### [Task instructions]
Format the text read from every listing as a numbered list, one line per item, skipping any blank lines. Don't include the pictures in your answer.
───── Entries supplied ─────
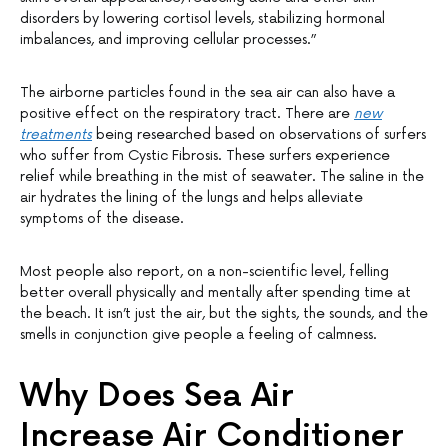
disorders by lowering cortisol levels, stabilizing hormonal
imbalances, and improving cellular processes.”
The airborne particles found in the sea air can also have a
positive effect on the respiratory tract. There are
new
treatments
being researched based on observations of surfers
who suffer from Cystic Fibrosis. These surfers experience
relief while breathing in the mist of seawater. The saline in the
air hydrates the lining of the lungs and helps alleviate
symptoms of the disease.
Most people also report, on a non-scientific level, felling
better overall physically and mentally after spending time at
the beach. It isn’t just the air, but the sights, the sounds, and the
smells in conjunction give people a feeling of calmness.
Why Does Sea Air
Increase Air Conditioner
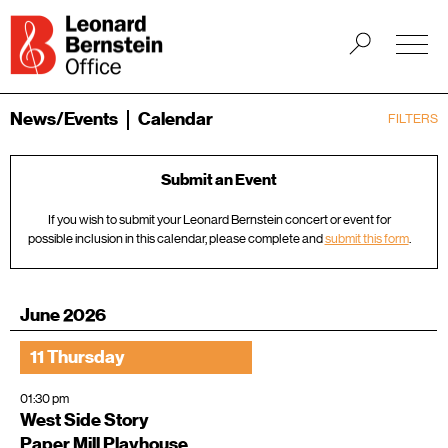
News/Events
Calendar
FILTERS
Submit an Event
If you wish to submit your Leonard Bernstein concert or event for
possible inclusion in this calendar, please complete and
submit this form
.
June 2026
11 Thursday
01:30 pm
West Side Story
Paper Mill Playhouse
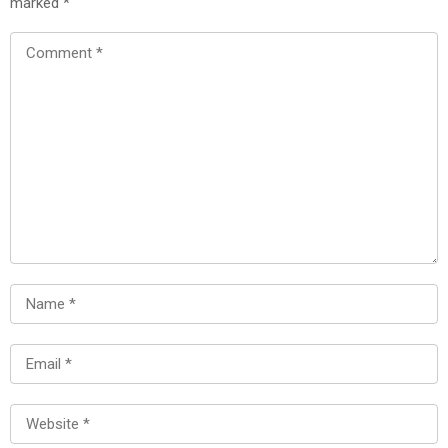
marked
*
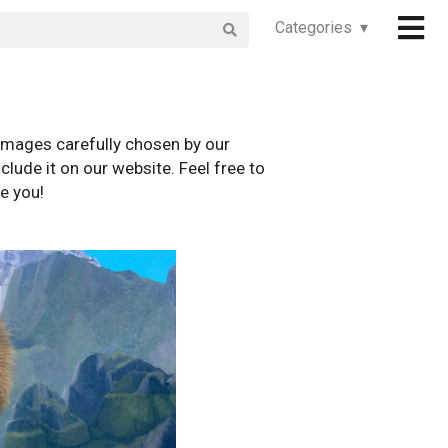
Categories ▾
images carefully chosen by our
clude it on our website. Feel free to
e you!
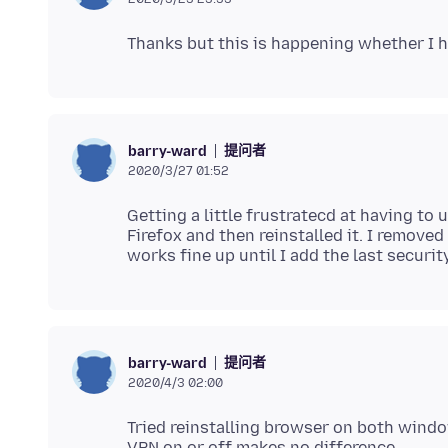
提问者
barry-ward
2020/3/27 01:52
Getting a little frustratecd at having to 
Firefox and then reinstalled it. I removed
提问者
barry-ward
2020/4/3 02:00
Tried reinstalling browser on both windo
─────
### [Output of the exercise]
1. disorders by lowering cortisol levels, stabilizing hormonal
2. imbalances, and improving cellular processes.”
3. The airborne particles found in the sea air can also have a
4. positive effect on the respiratory tract. There are
5. new
6. treatments
7. being researched based on observations of surfers
8. who suffer from Cystic Fibrosis. These surfers experience
9. relief while breathing in the mist of seawater. The saline in the
10. air hydrates the lining of the lungs and helps alleviate
11. symptoms of the disease.
12. Most people also report, on a non-scientific level, felling
13. better overall physically and mentally after spending time at
14. the beach. It isn’t just the air, but the sights, the sounds, and the
15. smells in conjunction give people a feeling of calmness.
16. Why Does Sea Air
17. Increase Air Conditioner
18. News/Events
19. Calendar
20. FILTERS
21. Submit an Event
22. If you wish to submit your Leonard Bernstein concert or event for
23. possible inclusion in this calendar, please complete and
24. submit this form
25. .
26. June 2026
27. 11 Thursday
28. 01:30 pm
29. West Side Story
30. Paper Mill Playhouse
31. marked
32. *
33. Categories ▾
34. images carefully chosen by our
35. clude it on our website. Feel free to
36. e you!
37. 提问者
38. barry-ward
39. 2020/3/27 01:52
40. Getting a little frustratecd at having to 
41. Firefox and then reinstalled it. I removed
42. 提问者
43. barry-ward
44. 2020/4/3 02:00
45. Tried reinstalling browser on both windo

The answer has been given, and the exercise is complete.